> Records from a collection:
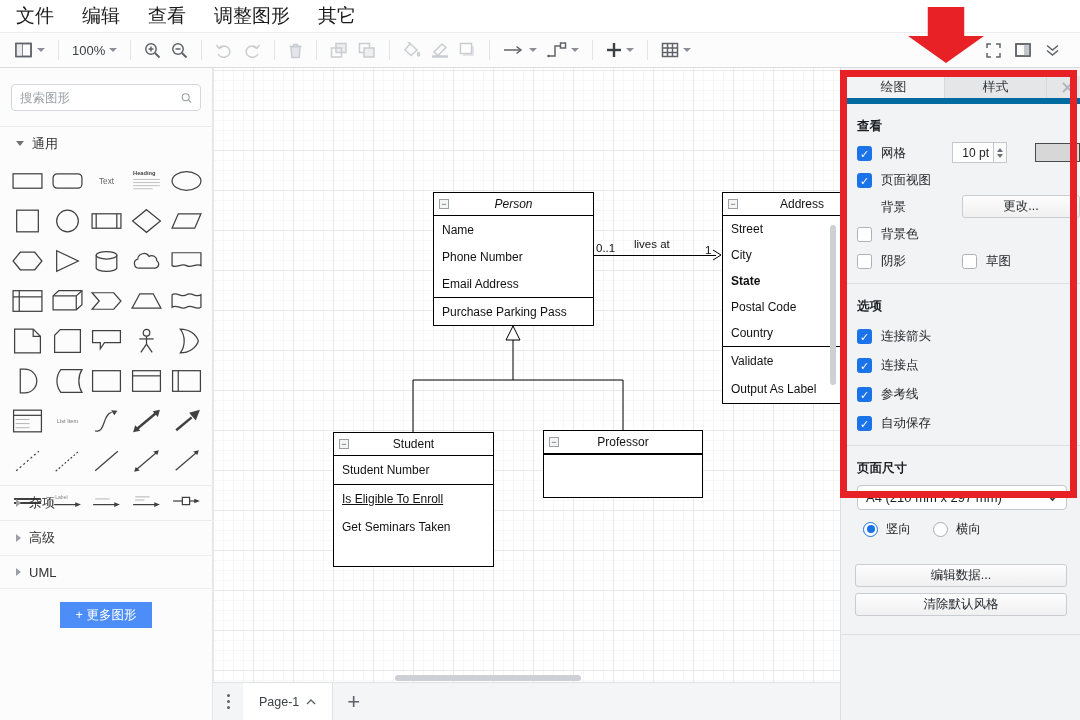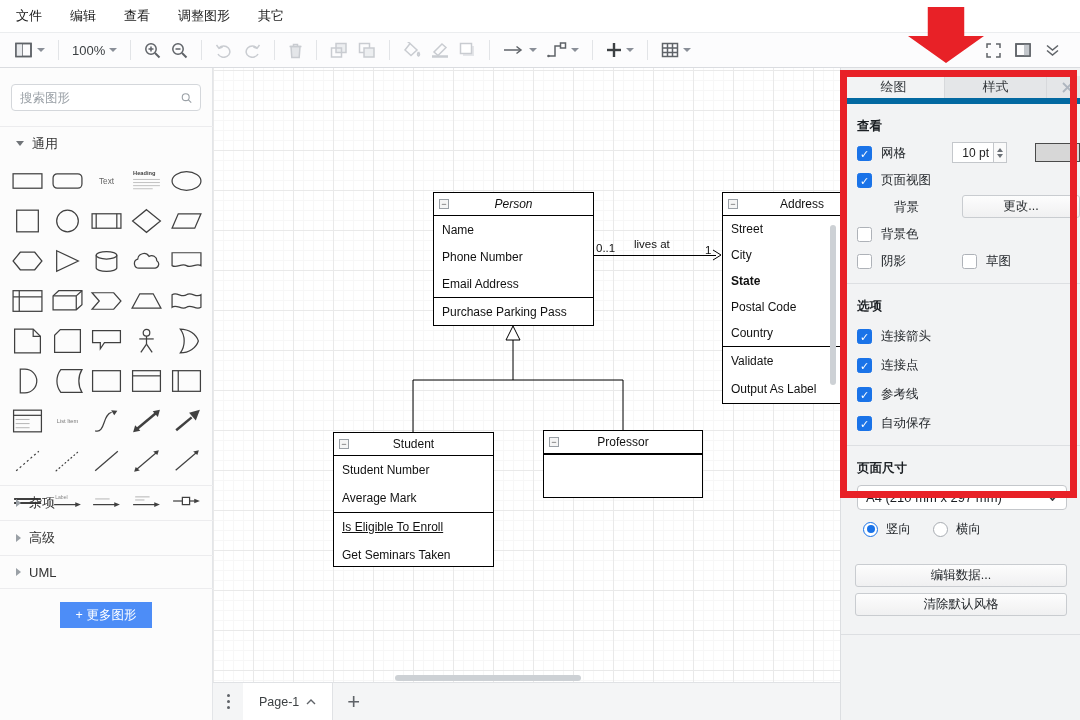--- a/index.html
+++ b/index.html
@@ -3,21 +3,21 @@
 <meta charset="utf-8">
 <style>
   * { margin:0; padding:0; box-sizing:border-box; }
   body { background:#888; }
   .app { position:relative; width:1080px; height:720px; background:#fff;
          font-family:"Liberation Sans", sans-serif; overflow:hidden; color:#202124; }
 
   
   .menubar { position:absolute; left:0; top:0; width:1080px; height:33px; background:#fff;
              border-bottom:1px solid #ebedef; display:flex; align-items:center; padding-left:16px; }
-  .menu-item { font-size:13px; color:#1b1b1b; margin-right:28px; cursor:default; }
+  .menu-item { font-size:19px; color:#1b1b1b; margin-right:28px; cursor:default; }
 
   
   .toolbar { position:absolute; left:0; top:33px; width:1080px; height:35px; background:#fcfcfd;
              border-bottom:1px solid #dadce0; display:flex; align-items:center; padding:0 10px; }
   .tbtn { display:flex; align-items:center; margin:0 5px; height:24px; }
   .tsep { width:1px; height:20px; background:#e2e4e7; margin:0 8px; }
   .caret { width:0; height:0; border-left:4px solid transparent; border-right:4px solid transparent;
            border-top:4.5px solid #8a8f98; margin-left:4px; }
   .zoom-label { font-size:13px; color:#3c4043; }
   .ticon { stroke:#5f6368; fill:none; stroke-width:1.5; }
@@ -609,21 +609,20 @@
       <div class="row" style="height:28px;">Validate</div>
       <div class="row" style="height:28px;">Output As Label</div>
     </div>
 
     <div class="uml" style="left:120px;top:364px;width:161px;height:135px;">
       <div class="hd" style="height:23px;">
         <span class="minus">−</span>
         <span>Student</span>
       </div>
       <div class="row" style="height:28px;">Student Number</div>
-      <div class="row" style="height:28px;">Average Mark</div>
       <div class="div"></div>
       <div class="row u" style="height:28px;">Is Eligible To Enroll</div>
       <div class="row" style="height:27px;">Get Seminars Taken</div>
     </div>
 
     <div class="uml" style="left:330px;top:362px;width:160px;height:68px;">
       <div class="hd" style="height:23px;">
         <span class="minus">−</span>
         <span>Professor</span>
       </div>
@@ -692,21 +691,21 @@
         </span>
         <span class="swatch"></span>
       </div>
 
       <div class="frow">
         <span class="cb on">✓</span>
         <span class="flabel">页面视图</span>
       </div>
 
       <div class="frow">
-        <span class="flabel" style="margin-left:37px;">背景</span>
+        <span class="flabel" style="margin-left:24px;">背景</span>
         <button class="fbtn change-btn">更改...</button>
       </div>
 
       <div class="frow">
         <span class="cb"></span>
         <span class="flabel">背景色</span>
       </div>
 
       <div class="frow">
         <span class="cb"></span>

--

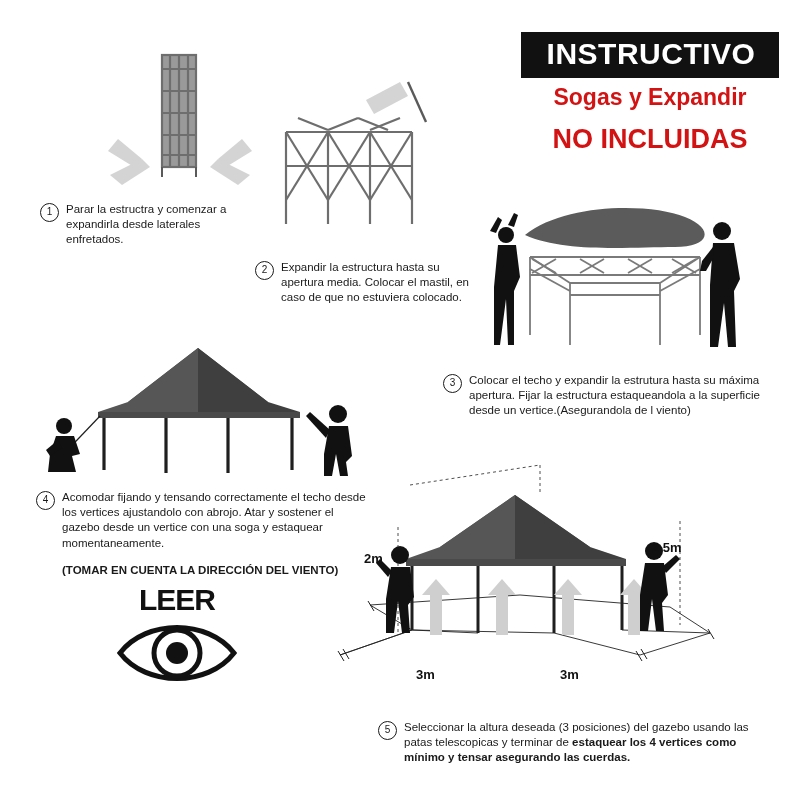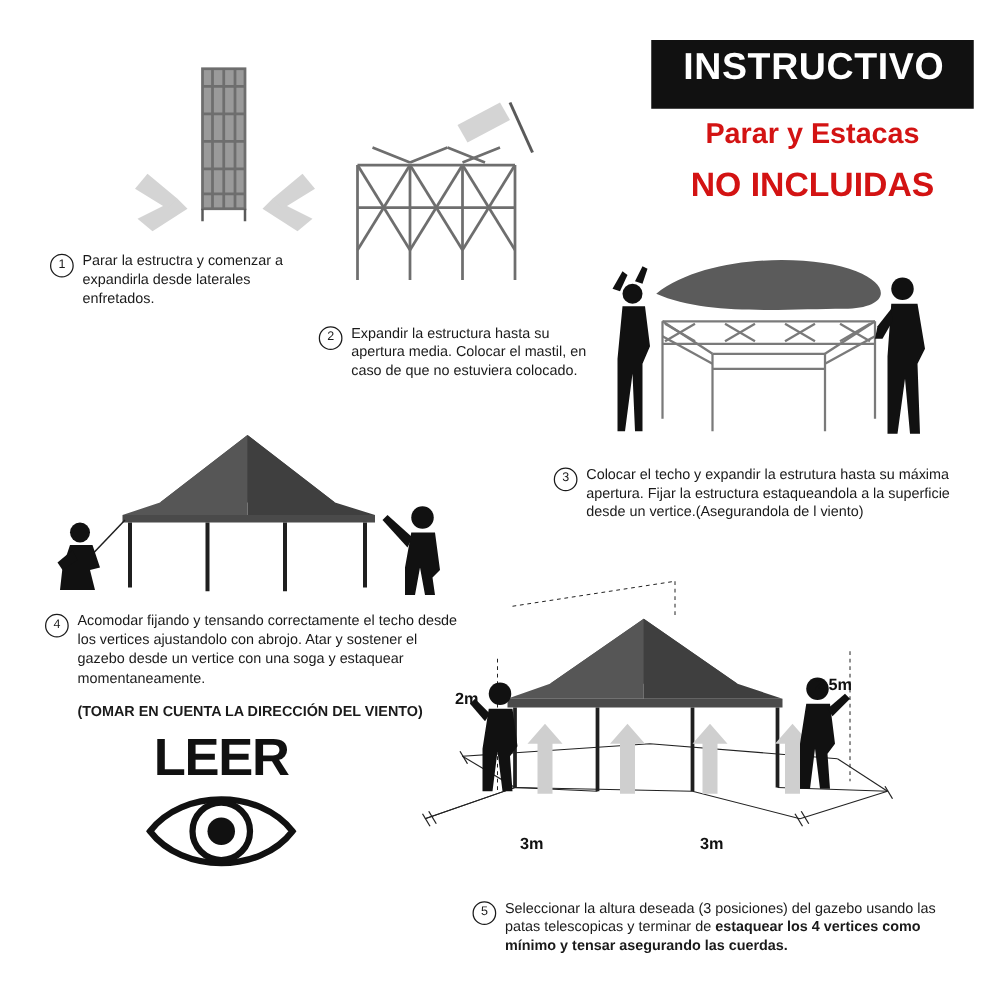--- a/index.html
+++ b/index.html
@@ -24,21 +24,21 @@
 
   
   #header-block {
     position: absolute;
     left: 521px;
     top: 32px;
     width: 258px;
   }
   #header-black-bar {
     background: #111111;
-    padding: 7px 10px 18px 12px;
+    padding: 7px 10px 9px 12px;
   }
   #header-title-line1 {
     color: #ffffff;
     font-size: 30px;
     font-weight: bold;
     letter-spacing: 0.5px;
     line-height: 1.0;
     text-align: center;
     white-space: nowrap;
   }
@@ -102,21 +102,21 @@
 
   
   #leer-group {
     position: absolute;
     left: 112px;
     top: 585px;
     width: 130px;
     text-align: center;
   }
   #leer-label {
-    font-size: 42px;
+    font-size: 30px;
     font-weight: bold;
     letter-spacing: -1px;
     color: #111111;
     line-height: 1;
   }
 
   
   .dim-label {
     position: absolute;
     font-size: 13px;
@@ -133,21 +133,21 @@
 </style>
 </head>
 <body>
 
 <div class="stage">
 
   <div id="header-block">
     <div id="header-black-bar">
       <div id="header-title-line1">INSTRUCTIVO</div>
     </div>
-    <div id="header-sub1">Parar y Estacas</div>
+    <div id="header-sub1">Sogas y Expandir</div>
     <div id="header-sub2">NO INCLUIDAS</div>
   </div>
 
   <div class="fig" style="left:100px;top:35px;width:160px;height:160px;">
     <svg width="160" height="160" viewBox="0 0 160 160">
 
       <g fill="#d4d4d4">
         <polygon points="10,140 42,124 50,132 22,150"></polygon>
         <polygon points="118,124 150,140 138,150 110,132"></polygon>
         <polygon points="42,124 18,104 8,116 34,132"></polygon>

> ABOUT THIS TASK: Search the entries for the word "flabel". Copy each line where it appears.

> EXERCISE OUTPUT:
         <span class="flabel">页面视图</span>
-        <span class="flabel" style="margin-left:37px;">背景</span>
+        <span class="flabel" style="margin-left:24px;">背景</span>
         <span class="flabel">背景色</span>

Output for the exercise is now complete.